In his review of Wrestling with God and Men for the Edah Journal, Rabbi Asher Lopatin rejects the book as a valid Orthodox Jewish treatment of homosexuality. While Lopatin affirms Greenberg′s “importance as a voice within the Orthodox community”, and calls him “a brilliant, thoughtful and courageous rabbi” and his book “a brilliant work of creativity and research”, he writes that “Wrestling with God and Man, and Rabbi Greenberg’s voice in this book fall outside the bounds of Orthodoxy” for three reasons: Because Greenberg “is not committing himself fully to Orthodoxy”, because he “does not follow Orthodox methodology”, and because he “is not sufficiently halakhically creative”, not having “combined — in a novel way to be sure — commitment to his homosexual identity and way of life with the binding nature of halakhah”. At the same time, Lopatin is confident, that “Greenberg can write the Orthodox book that will show us that he is committed to staying the long and difficult course of persuasion that Orthodoxy demands”.
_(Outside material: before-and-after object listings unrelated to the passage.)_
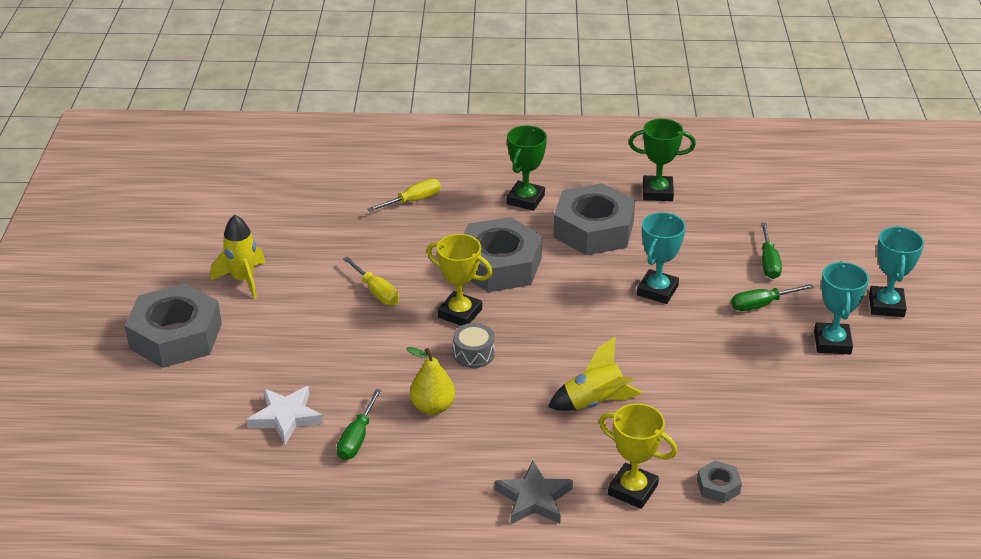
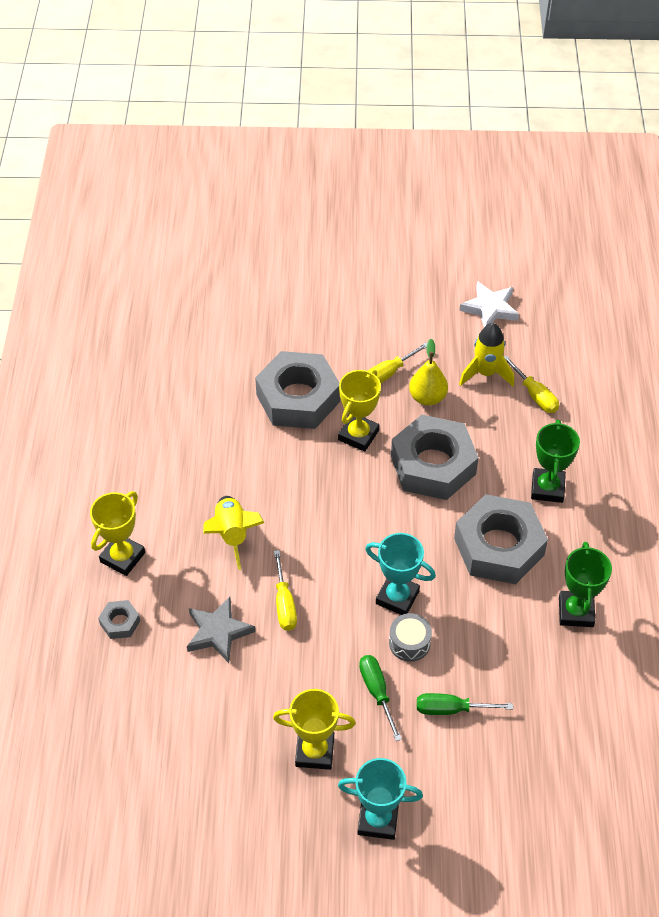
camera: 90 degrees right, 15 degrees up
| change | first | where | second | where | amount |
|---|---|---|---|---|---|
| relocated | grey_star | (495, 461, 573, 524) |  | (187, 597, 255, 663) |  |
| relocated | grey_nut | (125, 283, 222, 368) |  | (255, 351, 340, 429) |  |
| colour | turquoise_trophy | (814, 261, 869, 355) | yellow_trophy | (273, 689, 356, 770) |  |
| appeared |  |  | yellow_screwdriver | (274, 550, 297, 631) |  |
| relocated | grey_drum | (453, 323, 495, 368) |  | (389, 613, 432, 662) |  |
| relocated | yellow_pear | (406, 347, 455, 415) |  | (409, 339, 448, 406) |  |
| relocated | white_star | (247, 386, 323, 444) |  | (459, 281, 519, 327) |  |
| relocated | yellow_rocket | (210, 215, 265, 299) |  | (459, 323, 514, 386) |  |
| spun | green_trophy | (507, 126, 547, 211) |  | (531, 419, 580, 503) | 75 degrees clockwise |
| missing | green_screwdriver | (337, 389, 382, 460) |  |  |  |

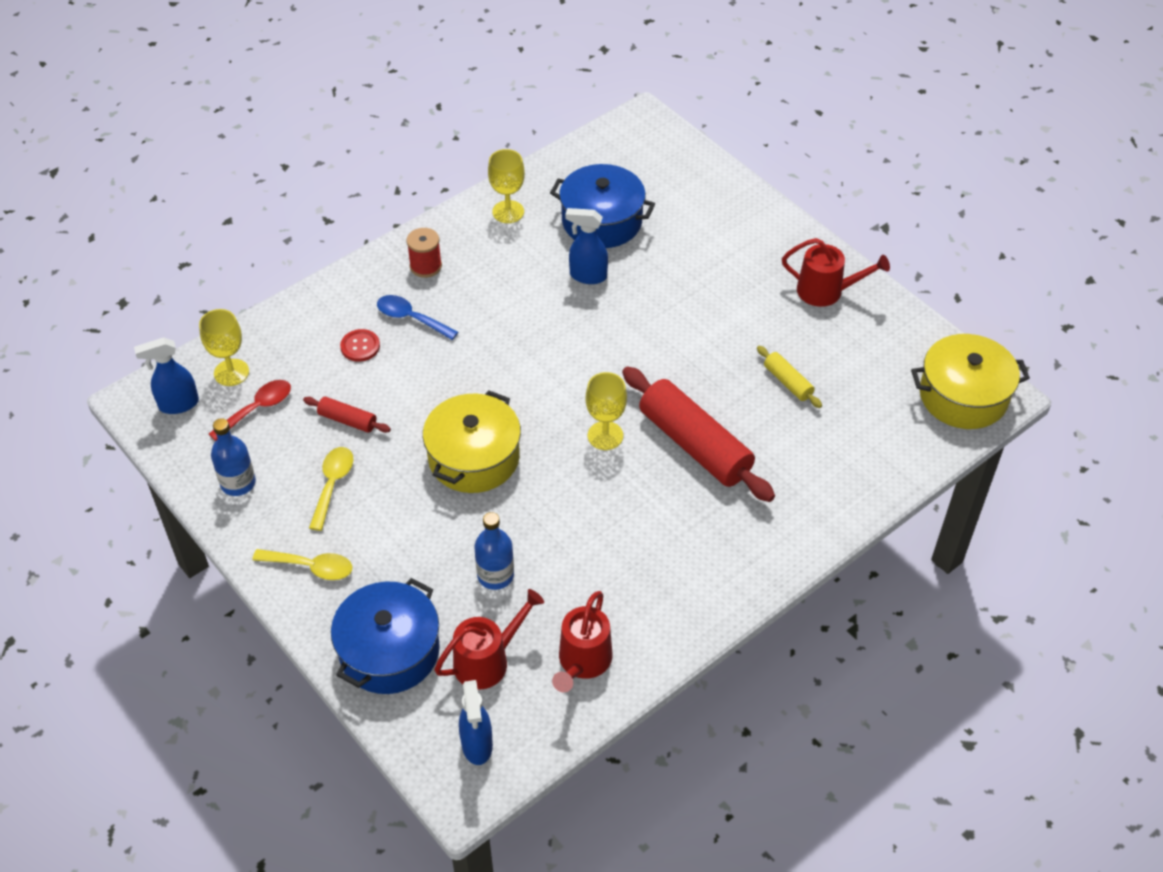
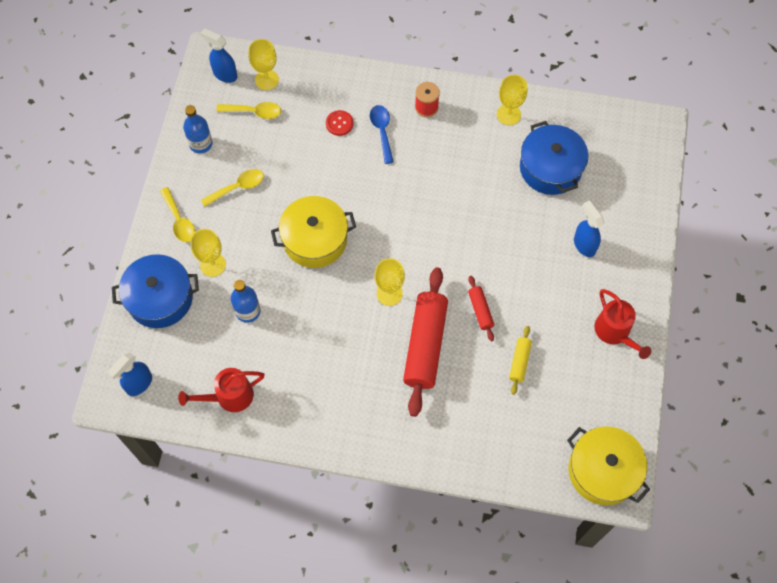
camera: 50 degrees right, 15 degrees up
| change | first | where | second | where | amount |
|---|---|---|---|---|---|
| appeared |  |  | yellow_goblet | (191, 229, 226, 277) |  |
| colour | red_spoon | (209, 380, 291, 441) | yellow_spoon | (216, 102, 281, 119) |  |
| relocated | red_rolling_pin | (303, 397, 391, 433) |  | (468, 276, 494, 341) |  |
| relocated | blue_spray_bottle | (565, 208, 608, 284) |  | (574, 200, 604, 257) |  |
| missing | red_watering_can | (434, 589, 544, 690) |  |  |  |

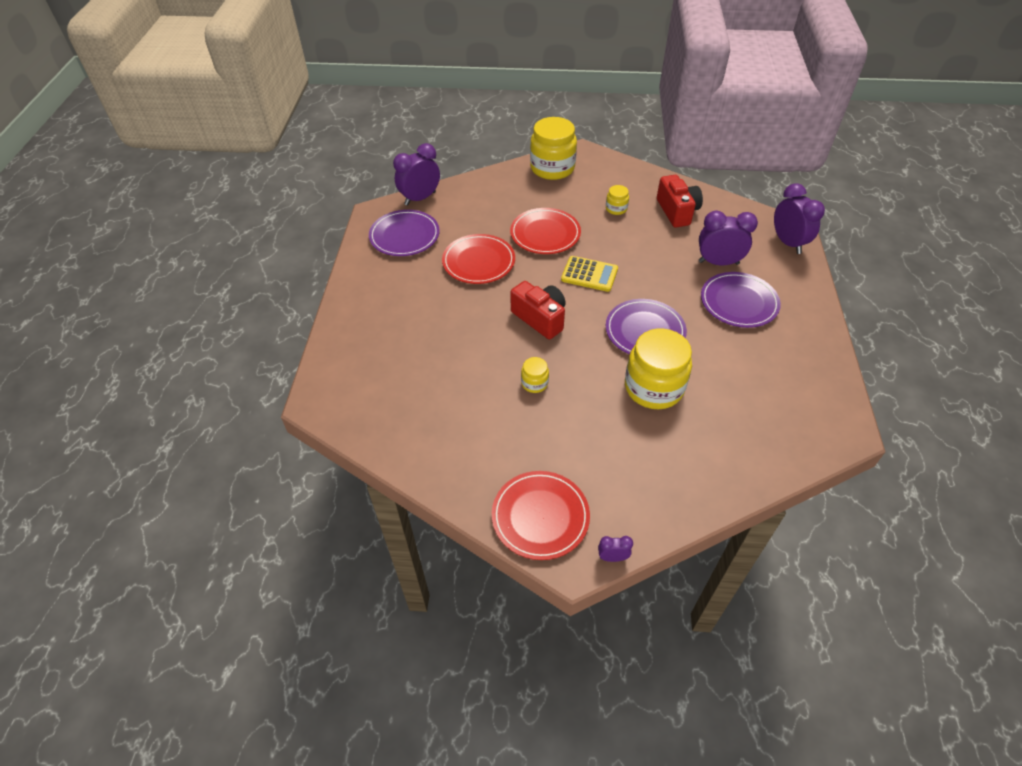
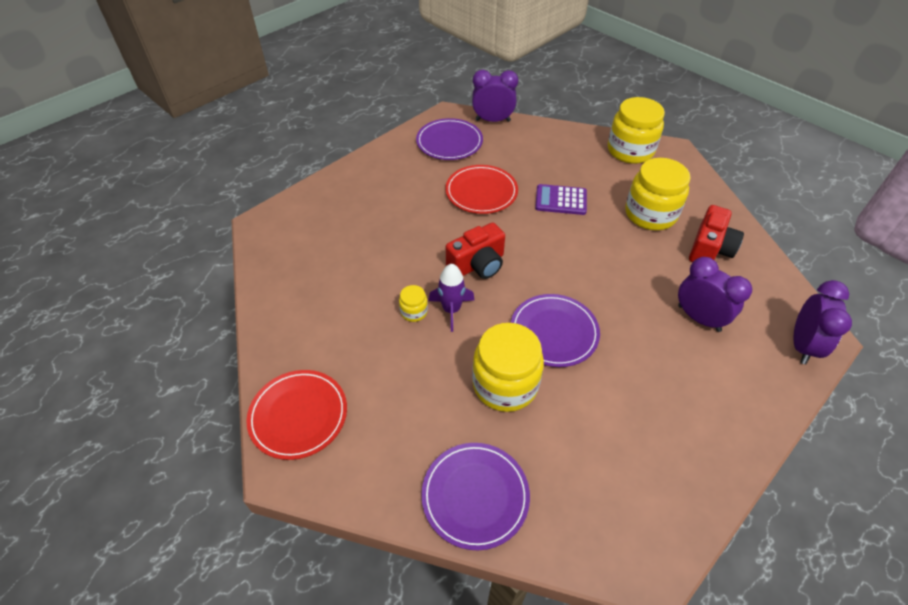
camera: 40 degrees right, 0 degrees up
| change | first | where | second | where | amount |
|---|---|---|---|---|---|
| relocated | purple_plate | (701, 272, 781, 328) |  | (421, 443, 530, 550) |  |
| appeared |  |  | purple_rocket | (428, 264, 474, 332) |  |
| spun | red_camera | (510, 281, 566, 339) |  | (446, 222, 505, 279) | 60 degrees clockwise |
| exchanged | red_plate | (510, 208, 581, 254) | purple_calculator | (535, 184, 587, 215) |  |
| size | yellow_jar | (606, 185, 629, 215) |  | (625, 158, 691, 230) | x2.18 |
| missing | yellow_calculator | (561, 256, 618, 292) |  |  |  |
| missing | purple_clock | (598, 536, 633, 562) |  |  |  |

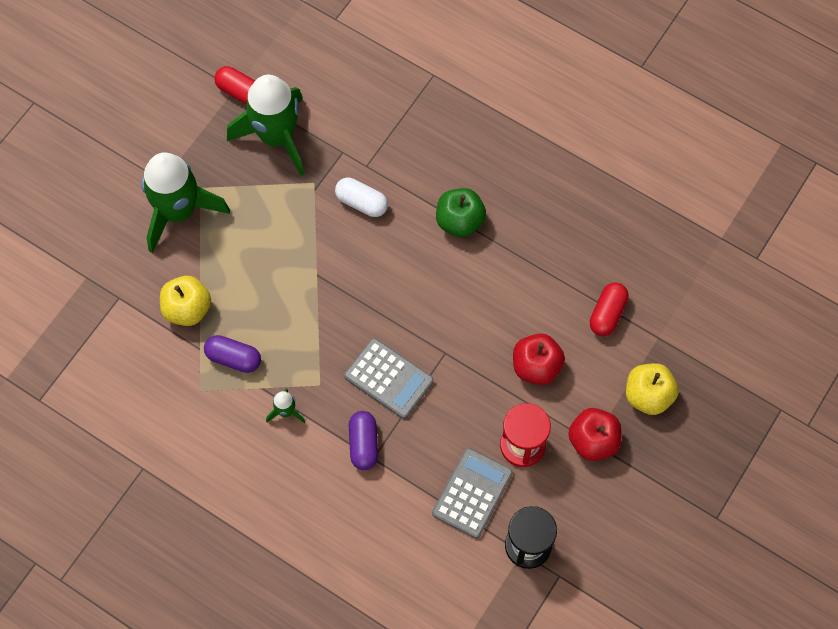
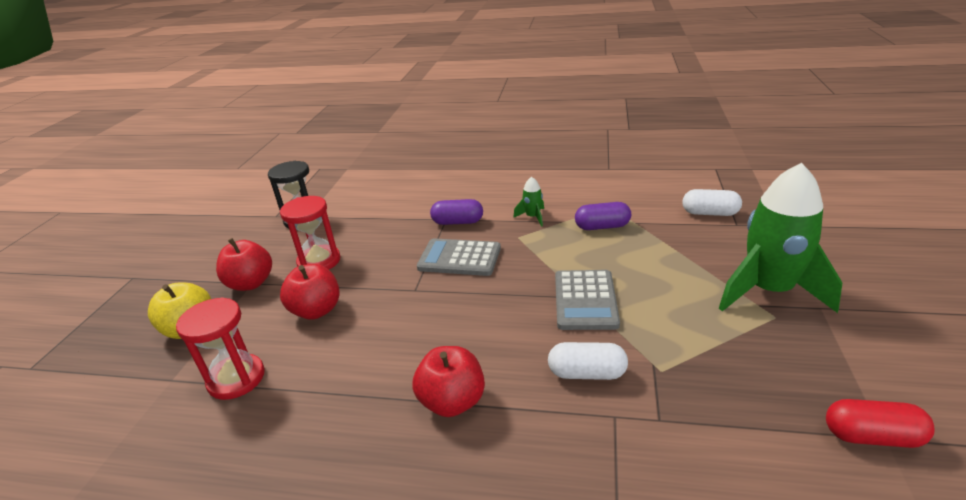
camera: 160 degrees right, 35 degrees down
| change | first | where | second | where | amount |
|---|---|---|---|---|---|
| exchanged | red_capsule | (590, 282, 629, 336) | red_hourglass | (176, 297, 265, 400) |  |
| colour | green_apple | (436, 188, 486, 237) | red_apple | (412, 346, 485, 417) |  |
| spun | purple_capsule | (349, 411, 378, 470) |  | (430, 199, 483, 225) | 60 degrees counterclockwise |
| relocated | grey_calculator | (432, 448, 513, 538) |  | (555, 270, 620, 330) |  |
| appeared |  |  | white_capsule | (682, 189, 742, 216) |  |
| missing | yellow_apple | (160, 276, 211, 326) |  |  |  |
| missing | green_rocket | (227, 74, 305, 176) |  |  |  |

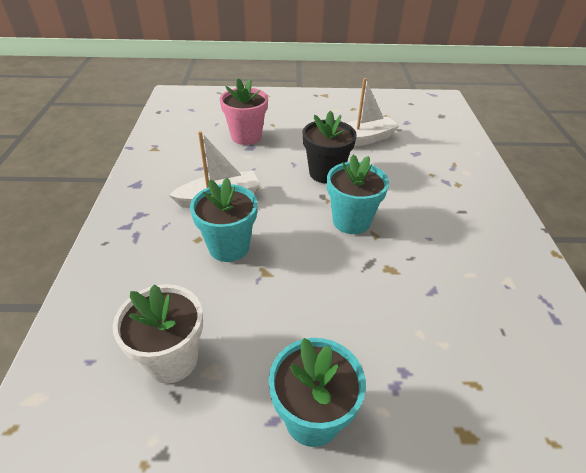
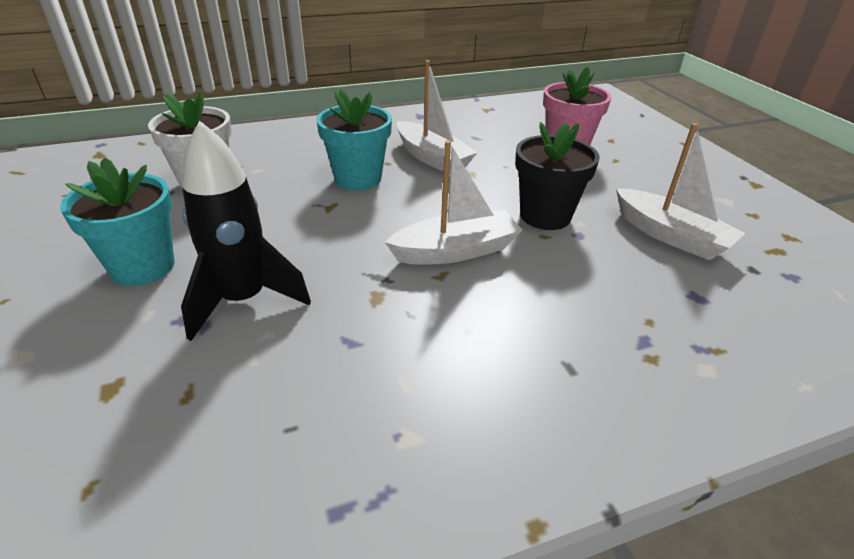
camera: 70 degrees right, 5 degrees down
| change | first | where | second | where | amount |
|---|---|---|---|---|---|
| appeared |  |  | black_rocket | (181, 121, 311, 341) |  |
| exchanged | turquoise_flower_pot | (327, 154, 389, 234) | white_boat | (385, 141, 522, 264) |  |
Greenberg′s officiating at what is considered the first marriage between two Orthodox men in the United States presided over by an Orthodox rabbi, first reported by +972 Magazine on November 11, 2011, and subsequently widely reported and discussed in the Jewish press, attracted controversy and was rejected by most within the Orthodox Jewish community, including some of Greenberg′s friends and colleagues who thought that he had performed a Jewish wedding (kiddushin). In a post on the Morethodoxy-blog, one of them, Rabbi Yosef Kanefsky stated: “This wedding ceremony raises a serious question for the part of the Modern Orthodox community in which I live. The question is not about whether we should recognize the ceremony as being religiously significant. We obviously do not and cannot. The formal religious partnering of two men or two women is unalterably contrary to both the law and the spirit of the Torah and the Halacha, and an Orthodox gay marriage ceremony is as hopeless a misnomer as an Orthodox intermarriage is.” Rabbi Josh Yuter, a modern Orthodox New York rabbi who was acknowledged by the National Jewish Outreach Program as one of the Top Ten Jewish Influencers in social media, published a response to the ceremony in his blog, coming to the conclusion that “the formal recognition of a homosexual marriage – male or female – would in fact be condoning a halakhicaly prohibited union, regardless of the private behaviors of the individuals. It would therefore follow that Rabbis who are committed to halakha should therefore not officiate or participate in these ceremonies, nor should halakhic communities formally recognize the couple as such, as they would with any other union prohibited by Jewish law.”

Greenberg described the wedding as a “same-sex committment ceremony”, commenting that “while it was a wedding according to the laws of the District of Columbia, it was not a kiddushin,” adding “my position was and still is that kiddushin is not appropriate for same-sex couples.” Two weeks later, he wrote in an article in the Jewish Week, “I did not conduct a ‘gay Orthodox wedding’. I officiated at a ceremony that celebrated the decision of two men to commit to each other in love and to do so in binding fashion before family and friends. Though it was a legal marriage according to the laws of the District of Columbia, as far as Orthodox Jewish law (halacha) is concerned, there was no kiddushin (Jewish wedding ceremony) performed.”

On December 5, 2011, in response to the ceremony, more than 100 Orthodox rabbis signed a statement calling gay marriage a “desecration of Torah values”, saying: “We, as rabbis from a broad spectrum of the Orthodox community around the world, wish to correct the false impression that an Orthodox-approved same-gender wedding took place. By definition, a union that is not sanctioned by Torah law is not an Orthodox wedding, and by definition a person who conducts such a ceremony is not an Orthodox rabbi.”